Hospital administrators said testing challenges are hampering their ability to treat COVID-19 patients, conserve short supplies of personal protective equipment (PPE) and protect staff from exposure to the virus, according to a survey of 323 hospitals conducted by the HHS Office of Inspector General (OIG) between March 23 and 27.
Seventy-six percent of the hospitals surveyed reported treating one or more patients with suspected or confirmed COVID-19 cases. Providers reported that severe shortages of testing supplies were thwarting their abilities to properly monitor patients and staff for the virus in order to prevent the spread.
With labs overwhelmed, hospitals told investigators that they were waiting seven days or longer for results, which meant keeping patients in much-needed beds longer than they may have needed to be.
At one hospital, it was assumed that between 20% and 25% of staff had COVID-19, but because they didn’t have quick test results, staff members suspected of infection were kept out of the rotation, exacerbating staffing issues.
PPE remained an urgent concern as hospitals reported turning to paint supply companies, online retailers and other nontraditional sources. Masks that originally cost 50 cents were reported to have increased to $6 apiece.
In addition, hospitals said they were scrambling for basics such as IV poles, infrared no-touch thermometers, linens, disinfectant and toilet paper as well as other critical equipment such as ventilators.
Many hospitals told investigators that post-acute-care facilities were requiring negative COVID-19 tests before taking patients from hospitals, which was creating extra challenges for their already shrinking bed capacity. With test result turnarounds reaching seven days, patients were lingering in the hospitals unnecessarily, according to the report.
Amid these concerns, hospitals said they were dealing with sometimes extreme financial pressures of having to spend money to buy supplies and add beds and staff, while they cleared schedules of non-COVID, nonemergency appointments. One hospital administrator reported that specialty clinic volume was down 80%; primary care volume had decreased by 50%.
Hospitals asked for consistent guidance from federal, state and local authorities to help provide clarity to the public and to the staff. “It’s difficult when a doctor or nurse shows you legitimate information from legitimate sources and they’re contradictory,” one hospital administrator was quoted as saying.
Respondents also called for government intervention and coordination to help address the supply problems for testing, PPE and ventilators.
The inspector general indicated that the report was not an official review of HHS performance, but a survey to share how hospitals are responding and inform future public health efforts.

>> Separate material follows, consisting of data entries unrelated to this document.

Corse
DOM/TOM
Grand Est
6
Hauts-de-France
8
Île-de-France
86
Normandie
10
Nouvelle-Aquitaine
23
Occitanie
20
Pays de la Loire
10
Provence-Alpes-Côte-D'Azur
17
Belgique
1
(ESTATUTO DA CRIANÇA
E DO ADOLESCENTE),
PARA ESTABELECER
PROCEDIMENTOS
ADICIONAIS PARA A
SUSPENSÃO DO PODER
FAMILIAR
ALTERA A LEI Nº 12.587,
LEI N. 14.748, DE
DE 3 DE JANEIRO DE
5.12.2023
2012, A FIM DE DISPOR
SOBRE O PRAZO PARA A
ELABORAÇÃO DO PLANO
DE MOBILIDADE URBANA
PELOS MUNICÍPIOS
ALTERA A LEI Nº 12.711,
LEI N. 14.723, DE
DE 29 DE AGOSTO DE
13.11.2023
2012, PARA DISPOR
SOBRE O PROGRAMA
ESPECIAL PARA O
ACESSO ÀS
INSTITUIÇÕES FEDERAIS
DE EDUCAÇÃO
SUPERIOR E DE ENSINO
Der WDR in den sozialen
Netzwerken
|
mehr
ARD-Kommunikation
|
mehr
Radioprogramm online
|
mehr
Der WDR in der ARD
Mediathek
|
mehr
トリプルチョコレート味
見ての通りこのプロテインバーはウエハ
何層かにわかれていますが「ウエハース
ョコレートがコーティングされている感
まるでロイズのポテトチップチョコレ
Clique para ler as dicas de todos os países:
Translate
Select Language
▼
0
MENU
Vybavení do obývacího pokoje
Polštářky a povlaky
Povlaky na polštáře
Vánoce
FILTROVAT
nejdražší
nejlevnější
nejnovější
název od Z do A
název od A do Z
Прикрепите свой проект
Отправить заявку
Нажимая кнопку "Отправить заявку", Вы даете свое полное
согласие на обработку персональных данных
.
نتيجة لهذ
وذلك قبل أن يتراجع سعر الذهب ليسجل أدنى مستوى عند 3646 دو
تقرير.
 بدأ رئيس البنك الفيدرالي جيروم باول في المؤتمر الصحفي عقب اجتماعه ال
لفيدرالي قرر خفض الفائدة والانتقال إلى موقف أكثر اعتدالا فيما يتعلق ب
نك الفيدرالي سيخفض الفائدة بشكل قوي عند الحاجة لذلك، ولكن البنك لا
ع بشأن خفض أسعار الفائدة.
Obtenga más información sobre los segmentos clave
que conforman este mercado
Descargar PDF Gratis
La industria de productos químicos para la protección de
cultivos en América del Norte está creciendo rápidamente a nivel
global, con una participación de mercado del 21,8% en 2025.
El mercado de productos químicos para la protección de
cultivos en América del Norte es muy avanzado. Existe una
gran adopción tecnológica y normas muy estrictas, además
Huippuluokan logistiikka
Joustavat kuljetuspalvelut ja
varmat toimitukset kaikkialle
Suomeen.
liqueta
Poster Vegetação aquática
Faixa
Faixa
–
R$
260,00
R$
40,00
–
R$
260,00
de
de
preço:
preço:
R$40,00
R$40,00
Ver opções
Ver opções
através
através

But it served as an official record of what hospitals and doctors have been reporting across social media and in television interviews as they plead for the supplies they need to protect patients and their staff.
CMS has already taken steps to address some of the concerns raised in the OIG report, such as easing rules on practicing across state lines and establishing surge facilities in alternative settings.
The report shares ways hospitals have responded to the dearth of supplies, from 3D-printing masks, substituting sandwich bags for thermometer covers and asking the community for any PPE they have or can make. But as many hot spots head into their predicted peak weeks, the concerns around tests, PPE and ventilators remain urgent.
As for the financial crunch providers are feeling, the $2.2 trillion CARES Act provides for Medicare accelerated payments and a chance to defer payment of the employer share of the payroll tax along with billions of dollars in funding meant to aid hospitals facing financial hardship.
Already, however, lawmakers this week were discussing another round of aid, some of which could go to hospitals grappling with the human toll of the pandemic and the ensuing financial crisis.